MySQL native function implementation of FNV hash (and others)

MySQL does not support HASH index for several storage engines. The common practice is to emulate them by creating an additional row and maintain it by triggers.
For reasons described below I’ve re-implemented FNV1 and FNV1A 64bit for MySQL – as native functions (performance of MySQL UDFs vs. native functions at kazuho’s blog). To round out the mix I’ve added MurmurHash2, 64A and 64B.
Download the MySQL native functions here.
Michael J. Radwin has written a MySQL UDF for the FNVs as did Baron Schwartz for FNV1 and MurmurHash64A – but unlike the first the latter gives other hashes than that what is regarded as the reference implementation by Landon Curt Noll. This might become an issue as soon as you begin creating these hashes in other places than the one DBMS – e.g., decentrally in the application, or if you want something compatible with implementations found in i.e., memcached. Utilize the first UDF or the native functions.

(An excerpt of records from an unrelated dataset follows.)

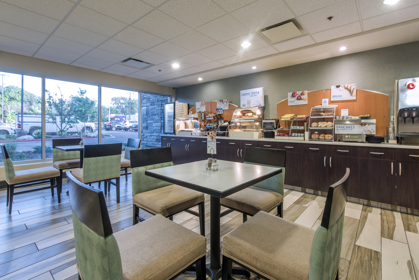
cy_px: 140
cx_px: 210
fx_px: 186
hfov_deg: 96.7
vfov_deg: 73.8
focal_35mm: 16
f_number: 18
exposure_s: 2.5
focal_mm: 16
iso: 100
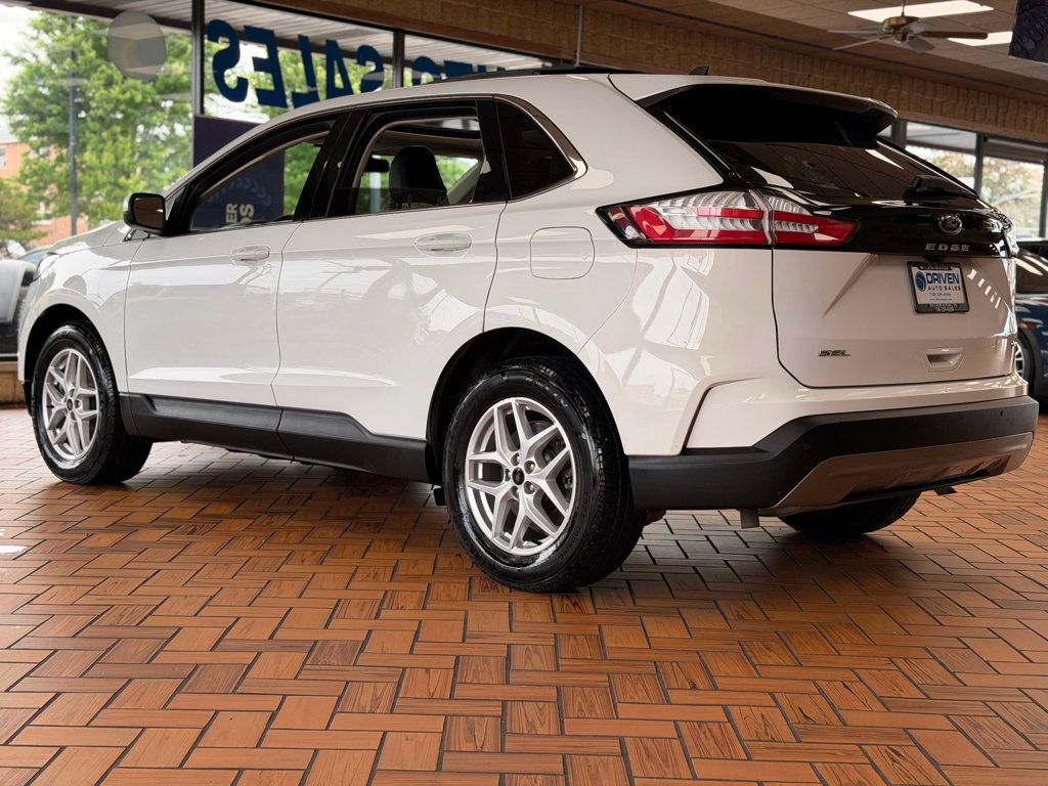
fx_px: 1453
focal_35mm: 48
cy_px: 393
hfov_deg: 39.7
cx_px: 524
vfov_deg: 30.3
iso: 64
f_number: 1.78
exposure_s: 1/371
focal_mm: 6.76
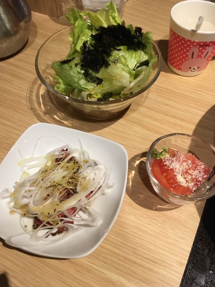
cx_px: 108
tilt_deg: -55.3
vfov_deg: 61.7
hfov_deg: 48.2
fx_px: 240
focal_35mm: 29
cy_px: 144
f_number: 2.2
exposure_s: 1/30
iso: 100
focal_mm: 4.15
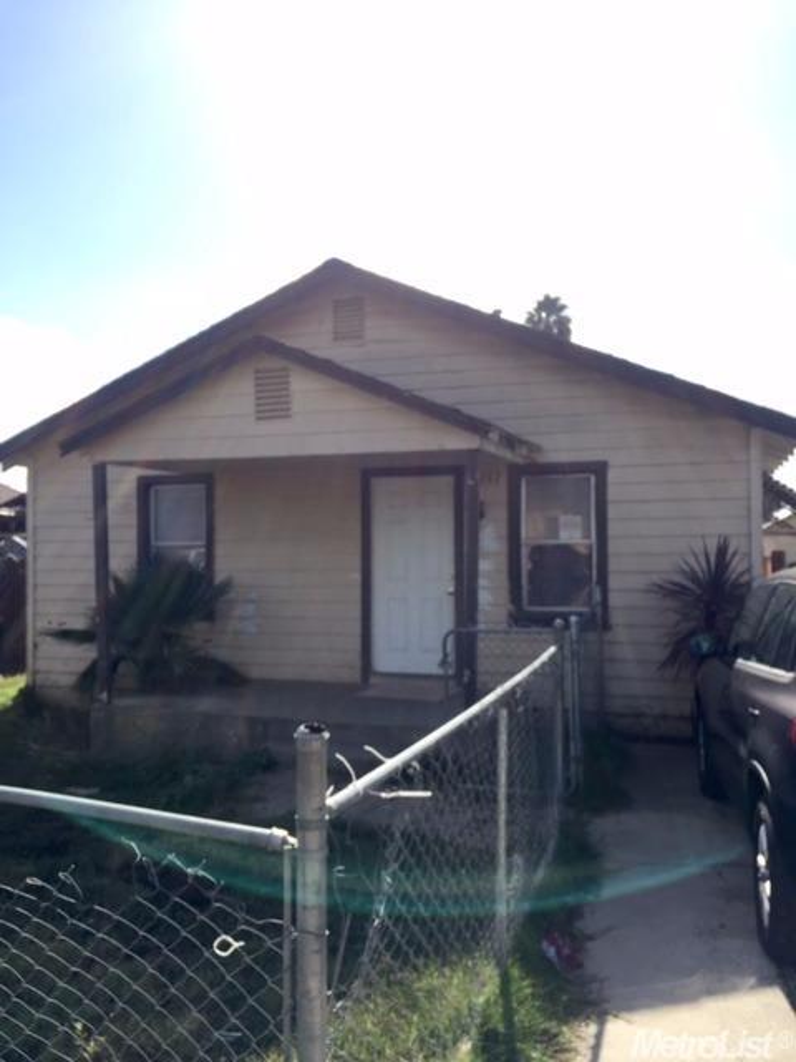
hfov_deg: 48.2
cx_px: 398
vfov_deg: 61.7
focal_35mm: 29
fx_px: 889
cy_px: 531
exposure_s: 1/1041
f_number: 2.2
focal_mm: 4.15
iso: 32
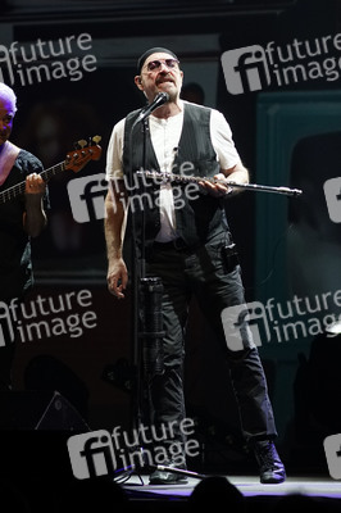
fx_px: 2846
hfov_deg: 6.9
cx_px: 170
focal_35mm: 200
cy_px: 256
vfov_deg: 10.3
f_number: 5.6
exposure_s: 1/400
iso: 1600
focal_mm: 200
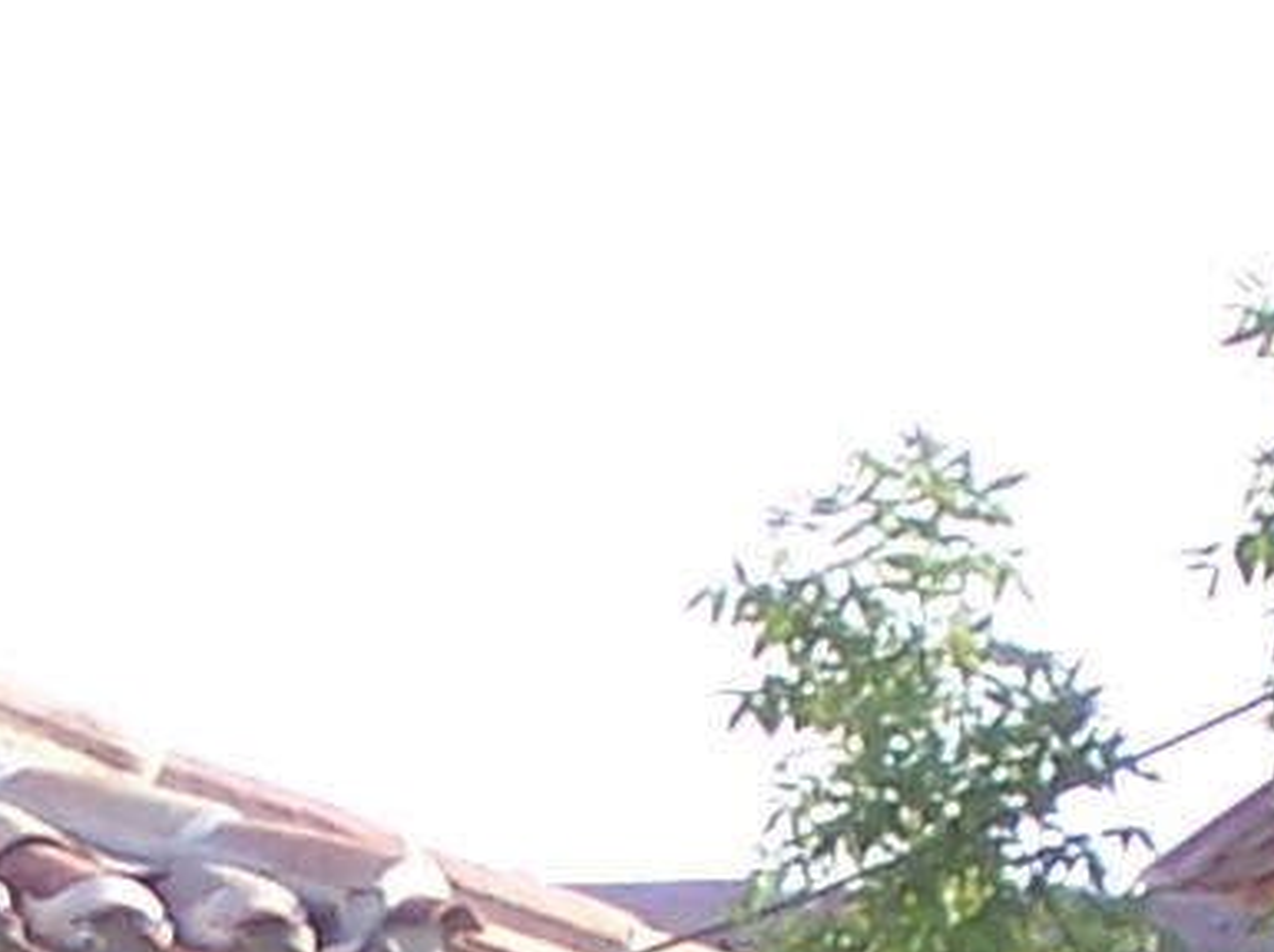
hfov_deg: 3.2
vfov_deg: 2.4
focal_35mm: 611
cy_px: 2314
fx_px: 22466
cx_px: 361
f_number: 4.6
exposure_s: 1/180
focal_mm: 16.8
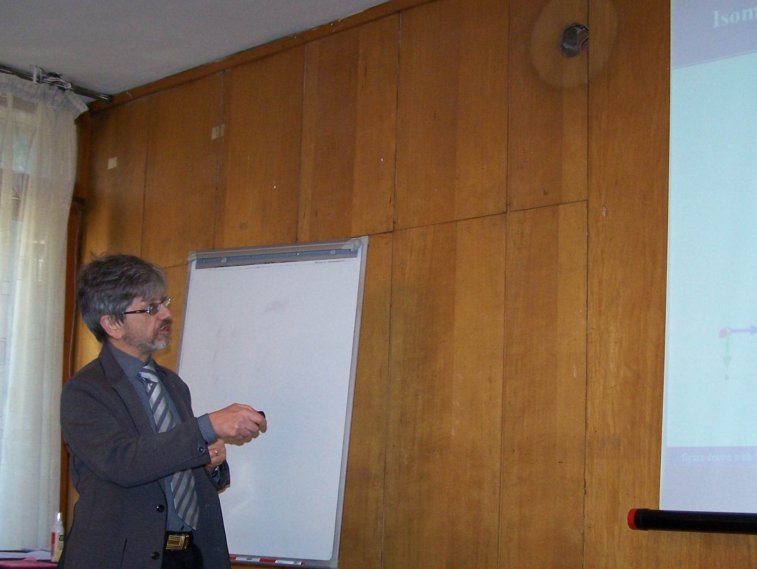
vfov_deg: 26.4
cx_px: 383
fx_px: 1203
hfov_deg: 34.9
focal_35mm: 55
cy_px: 379
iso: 160
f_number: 2.8
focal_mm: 6.3
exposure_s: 1/60
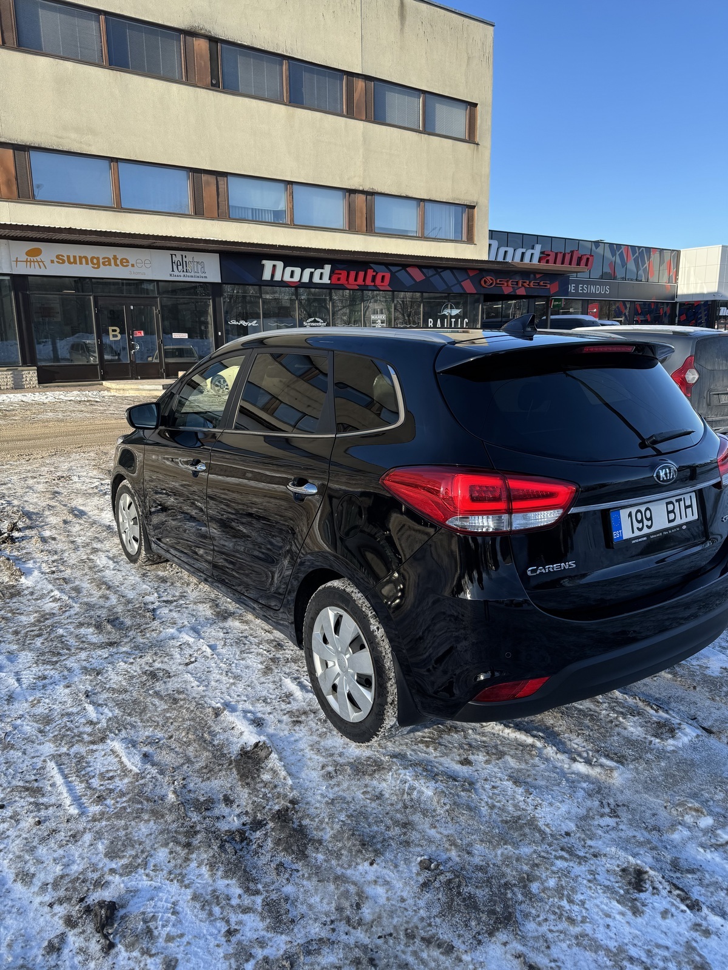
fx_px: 673
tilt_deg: -12.1
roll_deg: -0.3
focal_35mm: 24
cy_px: 485
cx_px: 364
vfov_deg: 71.6
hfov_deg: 56.8
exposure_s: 1/1678
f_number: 1.78
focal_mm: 6.76
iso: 80
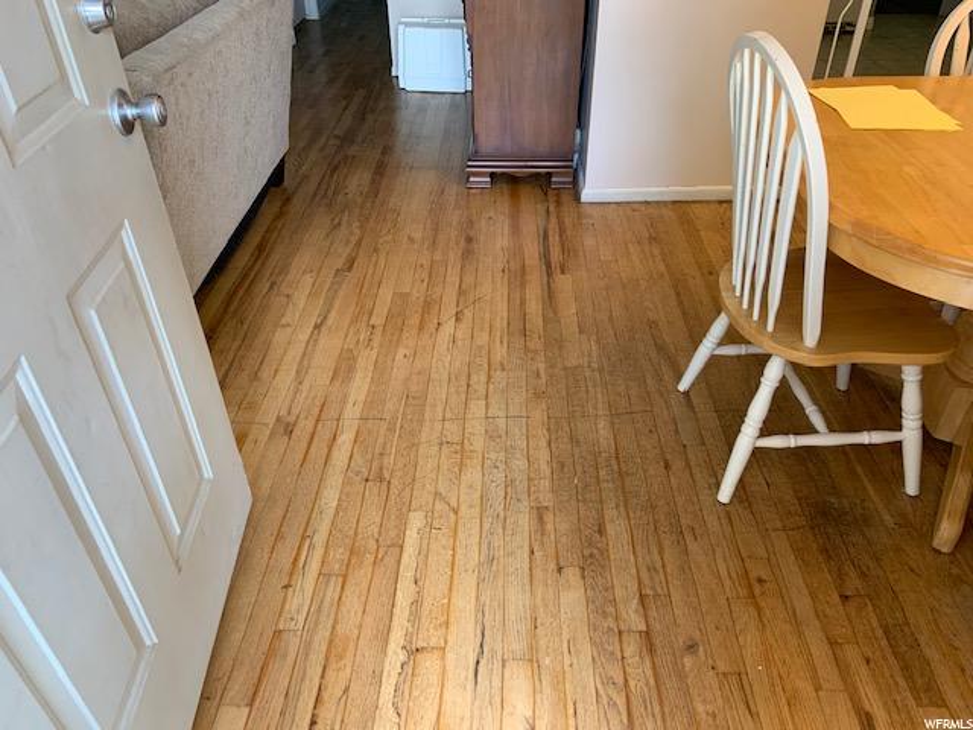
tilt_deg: -36.8
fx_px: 731
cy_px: 365
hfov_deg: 67.3
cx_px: 486
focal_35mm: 26
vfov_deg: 53.1
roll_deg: +1.0
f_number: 1.8
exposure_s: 1/60
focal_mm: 4.25
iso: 100
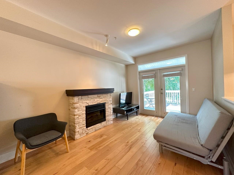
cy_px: 88
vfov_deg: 85.7
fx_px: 95
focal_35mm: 14
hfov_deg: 102.1
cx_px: 117
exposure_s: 1/120
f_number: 2.2
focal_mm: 2.22
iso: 320
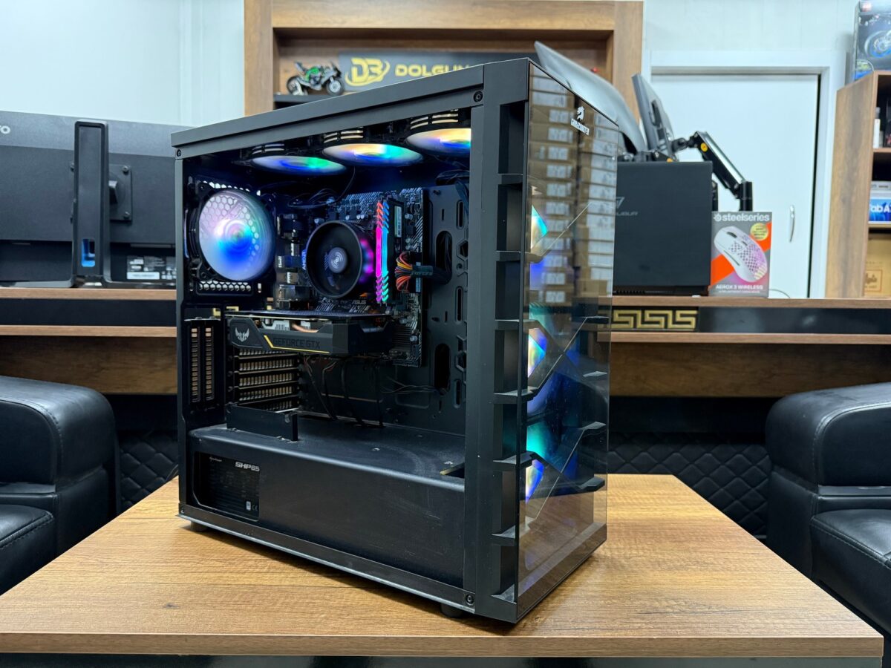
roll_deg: -0.9
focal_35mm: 24
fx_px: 618
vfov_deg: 56.8
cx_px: 446
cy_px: 334
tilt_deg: -2.7
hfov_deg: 71.6
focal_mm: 6.76
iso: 500
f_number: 1.78
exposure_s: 1/50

After you’ve compiled MySQL with them you can invoke the hash functions by FNV1_64, FNV1A_64 and MURMURHASH2 or MURMUR_HASH2 (naming to not interfere with Maatkit’s UDFs). They return 64bit / 4 byte integers which fit into UNSIGNED BIGINT(21) columns.
I’ve done some queries comparing time but was unable to measure any significant performance difference – due to near-practice but bad test design, though. So allow me omit the test system and give you the times for an first impression.
The aggregates SUM and MAX are only to skip MySQL deliver any large datasets which might tamper with query time. Seconds in braces are for the entire data of about 22M rows:
SELECT SQL_NO_CACHE SUM(LENGTH(resourceURI)) FROM `resources` WHERE resource BETWEEN 1 AND 1000000; -- yields 51'945'833 -- yields 1'221'834'418 w/o range -- 3.0055 sec (72.3431 sec) SELECT SQL_NO_CACHE MAX(FNV1A_64(resourceURI)) FROM `resources` WHERE resource BETWEEN 1 AND 1000000; -- 3.0033 sec (75.6182 sec) SELECT SQL_NO_CACHE MAX(FNV1_64(resourceURI)) FROM `resources` WHERE resource BETWEEN 1 AND 1000000; -- 3.0050 sec (74.6193 sec) SELECT SQL_NO_CACHE MAX(MURMURHASH2(resourceURI)) FROM `resources` WHERE resource BETWEEN 1 AND 1000000; -- 2.9256 sec (76.2182 sec) Maatkit UDF: 5.0234 sec














The benchmark results basically say that hashing a string is not expensive.